Dataset entries:

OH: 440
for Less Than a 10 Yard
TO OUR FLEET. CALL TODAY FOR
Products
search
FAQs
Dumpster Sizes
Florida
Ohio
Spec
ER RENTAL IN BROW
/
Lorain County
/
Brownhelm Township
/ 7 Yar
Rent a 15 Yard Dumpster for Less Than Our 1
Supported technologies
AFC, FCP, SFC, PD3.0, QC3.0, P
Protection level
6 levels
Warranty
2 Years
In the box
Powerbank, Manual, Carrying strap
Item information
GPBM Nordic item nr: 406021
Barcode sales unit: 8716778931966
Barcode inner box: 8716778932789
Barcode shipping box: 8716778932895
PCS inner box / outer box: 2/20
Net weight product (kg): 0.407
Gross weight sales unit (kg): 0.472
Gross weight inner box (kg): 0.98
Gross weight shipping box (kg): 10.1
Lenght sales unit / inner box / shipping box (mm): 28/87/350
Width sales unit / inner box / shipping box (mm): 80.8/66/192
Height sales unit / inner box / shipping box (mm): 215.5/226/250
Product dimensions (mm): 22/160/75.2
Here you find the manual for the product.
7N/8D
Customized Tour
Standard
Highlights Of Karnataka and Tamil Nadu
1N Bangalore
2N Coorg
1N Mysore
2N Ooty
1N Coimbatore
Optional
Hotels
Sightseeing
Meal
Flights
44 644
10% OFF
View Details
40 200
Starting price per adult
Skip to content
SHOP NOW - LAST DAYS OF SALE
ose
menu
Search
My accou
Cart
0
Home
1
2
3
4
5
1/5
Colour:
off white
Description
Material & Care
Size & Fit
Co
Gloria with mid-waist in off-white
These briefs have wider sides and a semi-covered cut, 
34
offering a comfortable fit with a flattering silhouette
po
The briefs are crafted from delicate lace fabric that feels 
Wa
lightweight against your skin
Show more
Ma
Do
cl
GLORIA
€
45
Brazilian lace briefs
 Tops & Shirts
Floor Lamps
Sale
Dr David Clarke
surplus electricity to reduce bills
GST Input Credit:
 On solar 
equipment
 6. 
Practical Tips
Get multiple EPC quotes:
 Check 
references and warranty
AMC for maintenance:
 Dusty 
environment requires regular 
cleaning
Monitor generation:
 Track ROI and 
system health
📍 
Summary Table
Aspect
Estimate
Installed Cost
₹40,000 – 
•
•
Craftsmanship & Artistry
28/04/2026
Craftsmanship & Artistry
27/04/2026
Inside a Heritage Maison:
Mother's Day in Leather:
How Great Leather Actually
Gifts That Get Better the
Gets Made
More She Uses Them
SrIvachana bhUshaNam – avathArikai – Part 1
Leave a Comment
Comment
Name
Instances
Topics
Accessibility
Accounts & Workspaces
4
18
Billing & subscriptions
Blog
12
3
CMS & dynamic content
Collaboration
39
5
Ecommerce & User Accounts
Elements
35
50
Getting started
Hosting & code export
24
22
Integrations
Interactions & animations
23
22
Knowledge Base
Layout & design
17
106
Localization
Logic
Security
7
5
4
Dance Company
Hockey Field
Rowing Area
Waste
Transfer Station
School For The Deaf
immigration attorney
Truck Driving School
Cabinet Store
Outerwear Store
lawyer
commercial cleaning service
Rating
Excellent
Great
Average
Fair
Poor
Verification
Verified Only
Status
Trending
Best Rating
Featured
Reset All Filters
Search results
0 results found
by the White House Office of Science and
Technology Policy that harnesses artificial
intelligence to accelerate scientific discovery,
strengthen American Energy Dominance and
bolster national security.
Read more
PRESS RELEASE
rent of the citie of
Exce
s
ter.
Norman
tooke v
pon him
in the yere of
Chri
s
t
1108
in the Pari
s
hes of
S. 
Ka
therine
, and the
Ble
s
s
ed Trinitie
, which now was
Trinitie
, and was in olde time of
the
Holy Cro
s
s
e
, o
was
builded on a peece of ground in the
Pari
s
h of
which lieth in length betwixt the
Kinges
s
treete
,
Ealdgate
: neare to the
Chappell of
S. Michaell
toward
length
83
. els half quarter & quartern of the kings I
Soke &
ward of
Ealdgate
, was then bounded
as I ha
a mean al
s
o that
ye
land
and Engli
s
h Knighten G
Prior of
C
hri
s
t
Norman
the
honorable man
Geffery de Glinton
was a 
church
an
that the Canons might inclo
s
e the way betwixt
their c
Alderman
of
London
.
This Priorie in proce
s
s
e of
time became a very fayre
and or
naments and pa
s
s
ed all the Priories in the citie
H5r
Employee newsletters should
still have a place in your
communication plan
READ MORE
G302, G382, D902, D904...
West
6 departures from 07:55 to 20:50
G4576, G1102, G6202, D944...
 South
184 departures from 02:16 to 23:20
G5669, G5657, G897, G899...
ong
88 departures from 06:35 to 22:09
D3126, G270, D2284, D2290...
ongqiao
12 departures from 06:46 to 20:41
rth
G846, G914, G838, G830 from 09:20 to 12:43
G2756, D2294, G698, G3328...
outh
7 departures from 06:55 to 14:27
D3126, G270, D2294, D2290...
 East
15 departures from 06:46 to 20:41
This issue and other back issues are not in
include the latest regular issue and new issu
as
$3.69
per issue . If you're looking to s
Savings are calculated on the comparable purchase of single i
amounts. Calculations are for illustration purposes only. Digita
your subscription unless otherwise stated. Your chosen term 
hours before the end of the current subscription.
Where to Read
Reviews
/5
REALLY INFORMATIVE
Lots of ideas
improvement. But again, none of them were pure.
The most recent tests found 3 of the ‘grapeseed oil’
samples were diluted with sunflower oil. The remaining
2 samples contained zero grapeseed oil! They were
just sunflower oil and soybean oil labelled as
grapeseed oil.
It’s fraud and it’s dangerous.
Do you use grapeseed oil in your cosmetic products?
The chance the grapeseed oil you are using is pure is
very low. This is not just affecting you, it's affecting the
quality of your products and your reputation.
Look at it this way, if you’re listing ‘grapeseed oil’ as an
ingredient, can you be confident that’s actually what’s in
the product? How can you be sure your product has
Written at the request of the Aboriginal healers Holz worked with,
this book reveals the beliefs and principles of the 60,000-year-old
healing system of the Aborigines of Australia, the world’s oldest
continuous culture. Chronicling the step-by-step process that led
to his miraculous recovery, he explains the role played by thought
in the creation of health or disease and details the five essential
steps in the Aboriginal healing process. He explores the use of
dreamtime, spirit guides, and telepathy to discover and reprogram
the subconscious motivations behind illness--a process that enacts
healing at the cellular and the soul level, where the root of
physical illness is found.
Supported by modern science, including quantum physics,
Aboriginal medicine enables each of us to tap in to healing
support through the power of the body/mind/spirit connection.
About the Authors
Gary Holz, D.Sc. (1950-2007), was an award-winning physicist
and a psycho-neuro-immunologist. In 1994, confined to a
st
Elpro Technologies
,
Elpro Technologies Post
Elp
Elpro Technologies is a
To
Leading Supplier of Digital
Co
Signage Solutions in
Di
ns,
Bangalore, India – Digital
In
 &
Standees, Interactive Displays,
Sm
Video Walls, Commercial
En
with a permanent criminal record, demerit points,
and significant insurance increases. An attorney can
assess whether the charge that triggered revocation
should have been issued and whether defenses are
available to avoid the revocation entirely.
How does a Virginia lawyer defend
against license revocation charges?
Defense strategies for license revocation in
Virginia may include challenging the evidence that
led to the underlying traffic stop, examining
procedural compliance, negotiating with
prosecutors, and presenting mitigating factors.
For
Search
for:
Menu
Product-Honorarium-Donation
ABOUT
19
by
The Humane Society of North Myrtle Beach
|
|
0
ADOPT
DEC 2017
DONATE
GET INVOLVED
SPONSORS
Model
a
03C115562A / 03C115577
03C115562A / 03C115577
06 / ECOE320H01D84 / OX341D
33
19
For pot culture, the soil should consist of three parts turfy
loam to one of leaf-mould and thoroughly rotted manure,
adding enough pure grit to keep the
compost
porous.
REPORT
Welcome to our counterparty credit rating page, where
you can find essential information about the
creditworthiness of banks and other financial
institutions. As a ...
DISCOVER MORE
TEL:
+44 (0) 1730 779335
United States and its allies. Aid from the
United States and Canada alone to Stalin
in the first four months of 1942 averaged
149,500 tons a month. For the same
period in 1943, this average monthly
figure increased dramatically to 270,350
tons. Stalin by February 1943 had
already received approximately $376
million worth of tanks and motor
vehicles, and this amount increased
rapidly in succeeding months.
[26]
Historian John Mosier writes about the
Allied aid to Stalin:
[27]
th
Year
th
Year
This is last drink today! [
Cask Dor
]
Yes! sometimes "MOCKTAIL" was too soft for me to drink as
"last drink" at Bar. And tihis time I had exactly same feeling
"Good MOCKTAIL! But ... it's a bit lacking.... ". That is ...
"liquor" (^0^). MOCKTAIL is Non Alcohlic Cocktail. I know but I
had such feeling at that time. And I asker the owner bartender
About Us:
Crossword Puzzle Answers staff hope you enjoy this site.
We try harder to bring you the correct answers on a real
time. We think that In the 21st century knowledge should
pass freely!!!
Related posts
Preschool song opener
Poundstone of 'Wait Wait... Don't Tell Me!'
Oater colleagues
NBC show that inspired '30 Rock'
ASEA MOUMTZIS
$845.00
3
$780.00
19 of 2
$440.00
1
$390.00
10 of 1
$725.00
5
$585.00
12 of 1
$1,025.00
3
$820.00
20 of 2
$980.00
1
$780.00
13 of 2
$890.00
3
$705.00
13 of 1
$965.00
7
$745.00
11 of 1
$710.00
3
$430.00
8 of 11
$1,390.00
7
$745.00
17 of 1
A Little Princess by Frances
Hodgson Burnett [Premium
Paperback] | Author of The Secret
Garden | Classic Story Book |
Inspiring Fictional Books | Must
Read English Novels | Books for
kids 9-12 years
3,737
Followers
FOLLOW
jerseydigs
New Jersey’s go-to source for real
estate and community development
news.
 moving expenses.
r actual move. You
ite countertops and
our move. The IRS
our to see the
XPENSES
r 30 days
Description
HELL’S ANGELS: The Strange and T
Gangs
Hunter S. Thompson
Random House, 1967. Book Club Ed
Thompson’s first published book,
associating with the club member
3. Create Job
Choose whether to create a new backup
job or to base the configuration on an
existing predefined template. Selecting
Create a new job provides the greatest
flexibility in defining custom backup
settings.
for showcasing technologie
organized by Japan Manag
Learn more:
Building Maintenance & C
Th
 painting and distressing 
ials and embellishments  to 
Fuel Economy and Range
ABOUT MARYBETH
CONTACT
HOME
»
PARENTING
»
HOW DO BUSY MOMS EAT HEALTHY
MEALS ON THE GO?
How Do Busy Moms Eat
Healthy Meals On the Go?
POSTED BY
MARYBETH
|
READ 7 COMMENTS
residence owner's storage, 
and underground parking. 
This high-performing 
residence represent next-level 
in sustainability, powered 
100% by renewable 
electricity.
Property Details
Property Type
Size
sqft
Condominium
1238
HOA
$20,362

* What the task asks *
Exact copies of the lines from the start of the data up to the line holding "GPBM Nordic item nr: 406021", both included, are all that is needed.

* Solution to this problem *
OH: 440
for Less Than a 10 Yard
TO OUR FLEET. CALL TODAY FOR
Products
search
FAQs
Dumpster Sizes
Florida
Ohio
Spec
ER RENTAL IN BROW
/
Lorain County
/
Brownhelm Township
/ 7 Yar
Rent a 15 Yard Dumpster for Less Than Our 1
Supported technologies
AFC, FCP, SFC, PD3.0, QC3.0, P
Protection level
6 levels
Warranty
2 Years
In the box
Powerbank, Manual, Carrying strap
Item information
GPBM Nordic item nr: 406021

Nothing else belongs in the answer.